Selebgram Pekanbaru Novi Fransiska Aniaya Penjaga Kandang Ayam, Korban Ungkap Kronologis di Pengadilan

Pekanbaru (Riaunews.com) – Sidang kasus dugaan pengeroyokan yang melibatkan selebgram Pekanbaru, Novi Fransiska, bersama suaminya, Ade Kurniawan, mengungkap kronologi kejadian di Pengadilan Negeri Pekanbaru, Kamis (26/2/2026). Dua penjaga kandang ayam, Rudi Martua dan Hijrah Saputra, memberikan kesaksian di hadapan majelis hakim.

Peristiwa tersebut terjadi di kandang ayam potong milik Diola Maharsen di Jalan Seroja Ujung, Kecamatan Kulim, pada Rabu (19/2/2025) sekitar pukul 17.30 WIB. Rudi Martua mengaku saat itu dirinya bersama Hijrah sedang beristirahat di mess kandang sebelum tiba-tiba didatangi para terdakwa bersama sekitar 10 pria tak dikenal.

Menurut Rudi, kedatangan rombongan tersebut disertai teriakan dan ancaman dari Novi Fransiska yang meminta mereka turun dari lantai dua mess. Karena ketakutan, keduanya tidak berani turun hingga akhirnya diseret secara paksa ke halaman kandang oleh orang-orang yang dibawa terdakwa.

Di halaman, korban mengaku mengalami kekerasan fisik. Rudi menyebut dirinya dijatuhkan dan dipukul, sementara Novi diduga memerintahkan para pelaku untuk menganiaya korban. Ia juga menyebut Ade Kurniawan sempat melempar batu kerikil ke arah kepalanya.

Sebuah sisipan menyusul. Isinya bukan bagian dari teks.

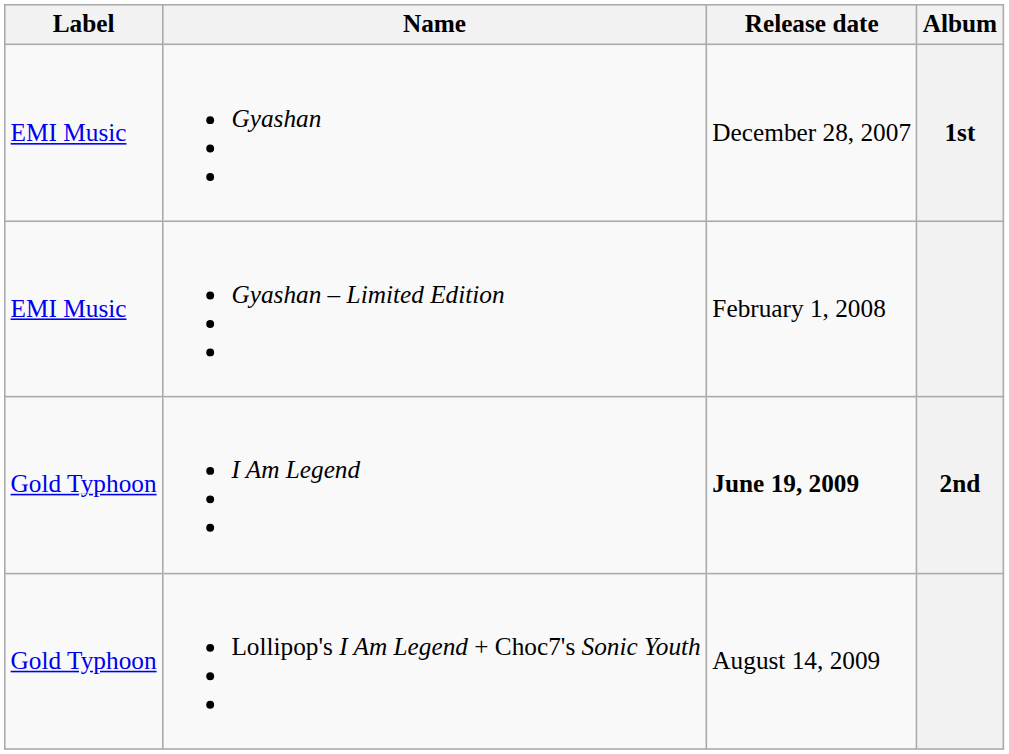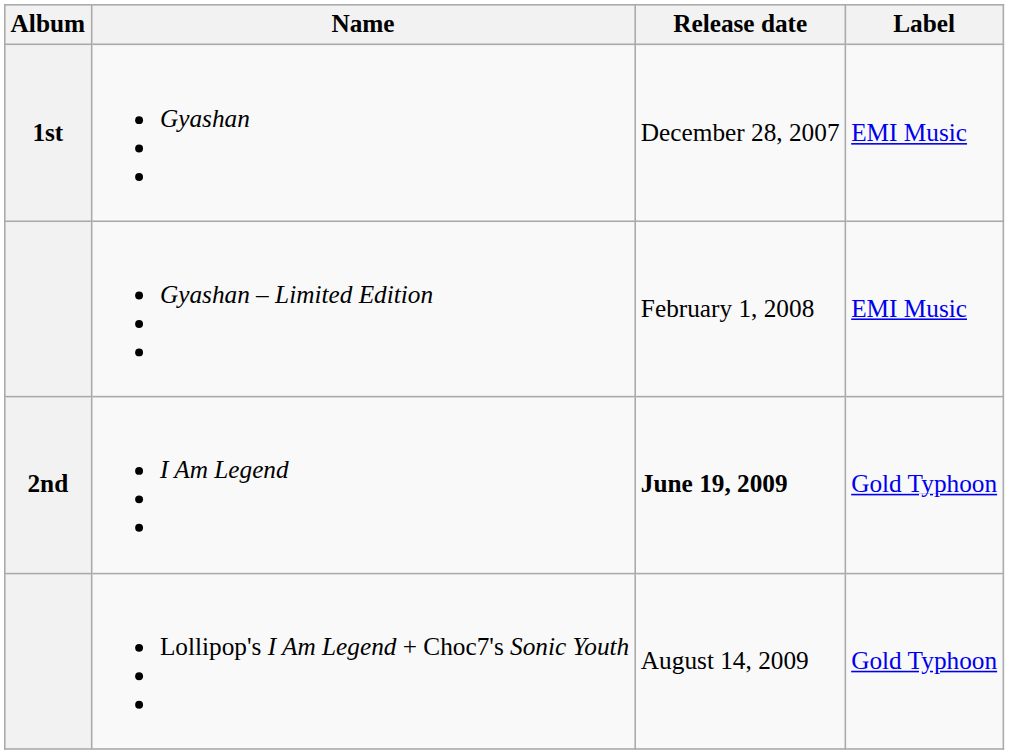columns swapped: Album <-> Label
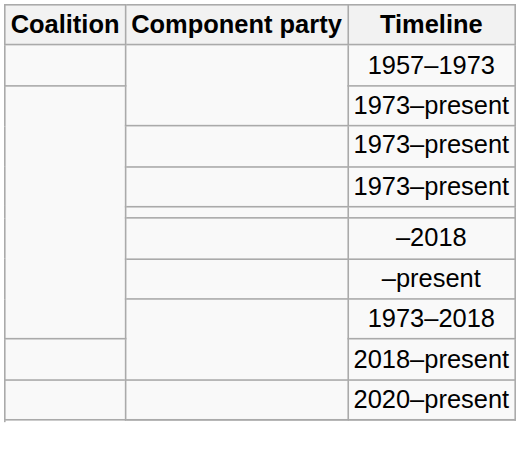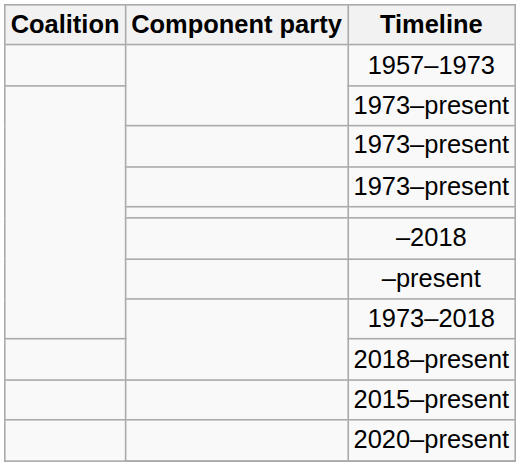+ row: 2015–present
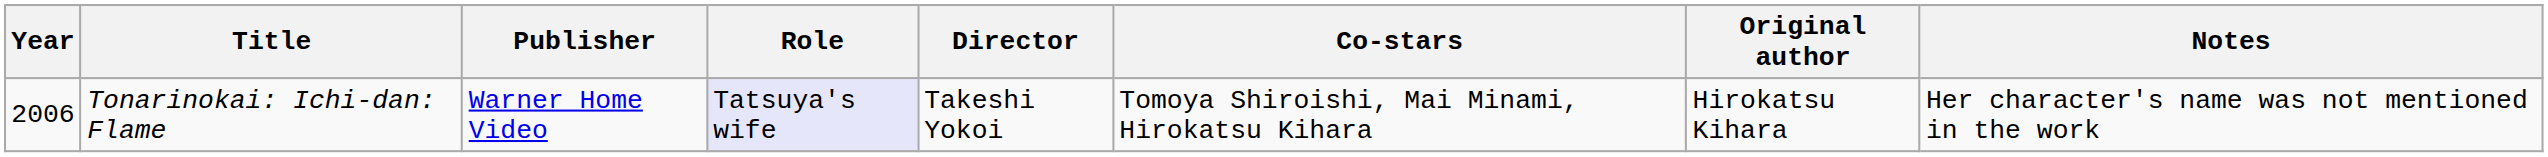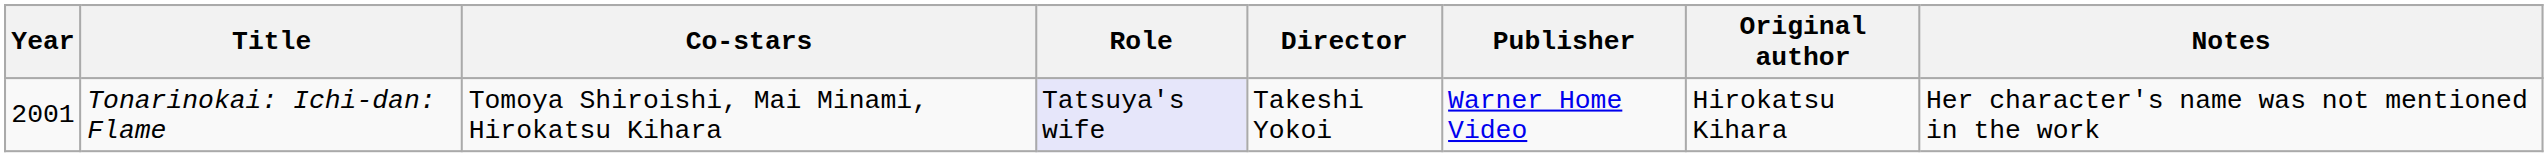columns swapped: Publisher <-> Co-stars
Tonarinokai: Ichi-dan: Flame | Year: 2006 -> 2001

Kesaksian serupa disampaikan Hijrah Saputra yang mengaku turut menjadi korban pengeroyokan. Aksi kekerasan baru berhenti setelah Rudi menghubungi saudaranya, Rezki, anggota TNI AU, yang kemudian datang ke lokasi dan mengevakuasi kedua korban. Setelah itu, korban melaporkan kejadian tersebut ke Polsek Tenayan Raya dan menjalani visum.

Dalam persidangan, Ketua Majelis Hakim Yofistian, MH., menanyakan latar belakang kejadian. Hijrah menjelaskan bahwa konflik diduga dipicu persoalan kepemilikan kandang ayam antara majikan mereka dan Ade Kurniawan.

Jaksa Penuntut Umum (JPU) Sartika Tarigan, SH., menjerat kedua terdakwa dengan pasal berlapis dalam Undang-Undang Nomor 1 Tahun 2023 tentang KUHP, terkait tindak kekerasan terhadap orang di muka umum. Sidang perkara ini masih akan berlanjut dengan agenda pemeriksaan saksi lainnya.